Given records below:
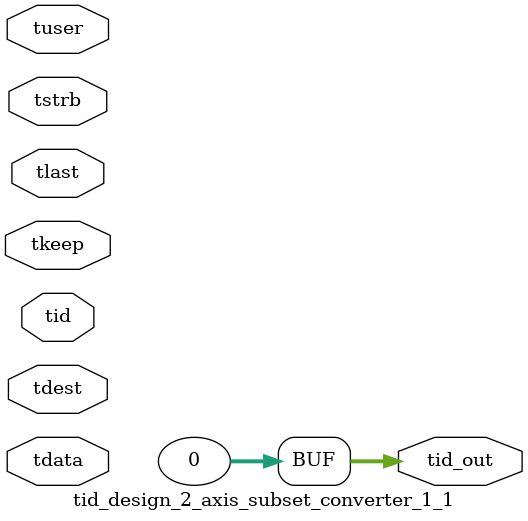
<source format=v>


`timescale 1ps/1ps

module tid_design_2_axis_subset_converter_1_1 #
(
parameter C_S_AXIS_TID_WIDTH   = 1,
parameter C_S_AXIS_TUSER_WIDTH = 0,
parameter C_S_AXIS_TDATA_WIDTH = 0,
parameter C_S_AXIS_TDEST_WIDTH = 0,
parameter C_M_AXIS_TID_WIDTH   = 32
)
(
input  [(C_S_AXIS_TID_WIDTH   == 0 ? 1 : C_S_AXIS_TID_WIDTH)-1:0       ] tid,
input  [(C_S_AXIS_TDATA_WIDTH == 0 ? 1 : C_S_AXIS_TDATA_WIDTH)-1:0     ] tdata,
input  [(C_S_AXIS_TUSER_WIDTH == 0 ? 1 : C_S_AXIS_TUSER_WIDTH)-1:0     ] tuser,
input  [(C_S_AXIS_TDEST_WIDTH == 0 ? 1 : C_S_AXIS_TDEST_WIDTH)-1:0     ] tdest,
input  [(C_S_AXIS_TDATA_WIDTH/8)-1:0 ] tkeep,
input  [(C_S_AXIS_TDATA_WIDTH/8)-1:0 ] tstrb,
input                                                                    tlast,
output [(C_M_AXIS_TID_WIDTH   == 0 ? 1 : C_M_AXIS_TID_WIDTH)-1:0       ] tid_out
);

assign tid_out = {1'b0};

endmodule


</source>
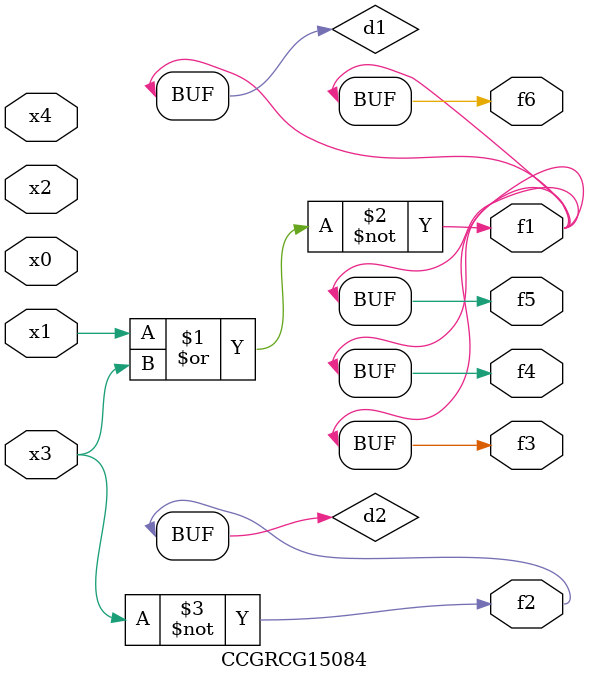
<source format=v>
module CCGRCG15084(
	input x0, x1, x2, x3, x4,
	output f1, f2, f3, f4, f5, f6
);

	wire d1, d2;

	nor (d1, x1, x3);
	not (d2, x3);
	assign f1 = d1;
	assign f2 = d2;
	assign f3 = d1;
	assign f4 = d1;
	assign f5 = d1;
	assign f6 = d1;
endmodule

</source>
End of Given records.
Leave out the images and copy every record above exactly.

Response:
<source format=v>


`timescale 1ps/1ps

module tid_design_2_axis_subset_converter_1_1 #
(
parameter C_S_AXIS_TID_WIDTH   = 1,
parameter C_S_AXIS_TUSER_WIDTH = 0,
parameter C_S_AXIS_TDATA_WIDTH = 0,
parameter C_S_AXIS_TDEST_WIDTH = 0,
parameter C_M_AXIS_TID_WIDTH   = 32
)
(
input  [(C_S_AXIS_TID_WIDTH   == 0 ? 1 : C_S_AXIS_TID_WIDTH)-1:0       ] tid,
input  [(C_S_AXIS_TDATA_WIDTH == 0 ? 1 : C_S_AXIS_TDATA_WIDTH)-1:0     ] tdata,
input  [(C_S_AXIS_TUSER_WIDTH == 0 ? 1 : C_S_AXIS_TUSER_WIDTH)-1:0     ] tuser,
input  [(C_S_AXIS_TDEST_WIDTH == 0 ? 1 : C_S_AXIS_TDEST_WIDTH)-1:0     ] tdest,
input  [(C_S_AXIS_TDATA_WIDTH/8)-1:0 ] tkeep,
input  [(C_S_AXIS_TDATA_WIDTH/8)-1:0 ] tstrb,
input                                                                    tlast,
output [(C_M_AXIS_TID_WIDTH   == 0 ? 1 : C_M_AXIS_TID_WIDTH)-1:0       ] tid_out
);

assign tid_out = {1'b0};

endmodule


</source>
<source format=v>
module CCGRCG15084(
	input x0, x1, x2, x3, x4,
	output f1, f2, f3, f4, f5, f6
);

	wire d1, d2;

	nor (d1, x1, x3);
	not (d2, x3);
	assign f1 = d1;
	assign f2 = d2;
	assign f3 = d1;
	assign f4 = d1;
	assign f5 = d1;
	assign f6 = d1;
endmodule

</source>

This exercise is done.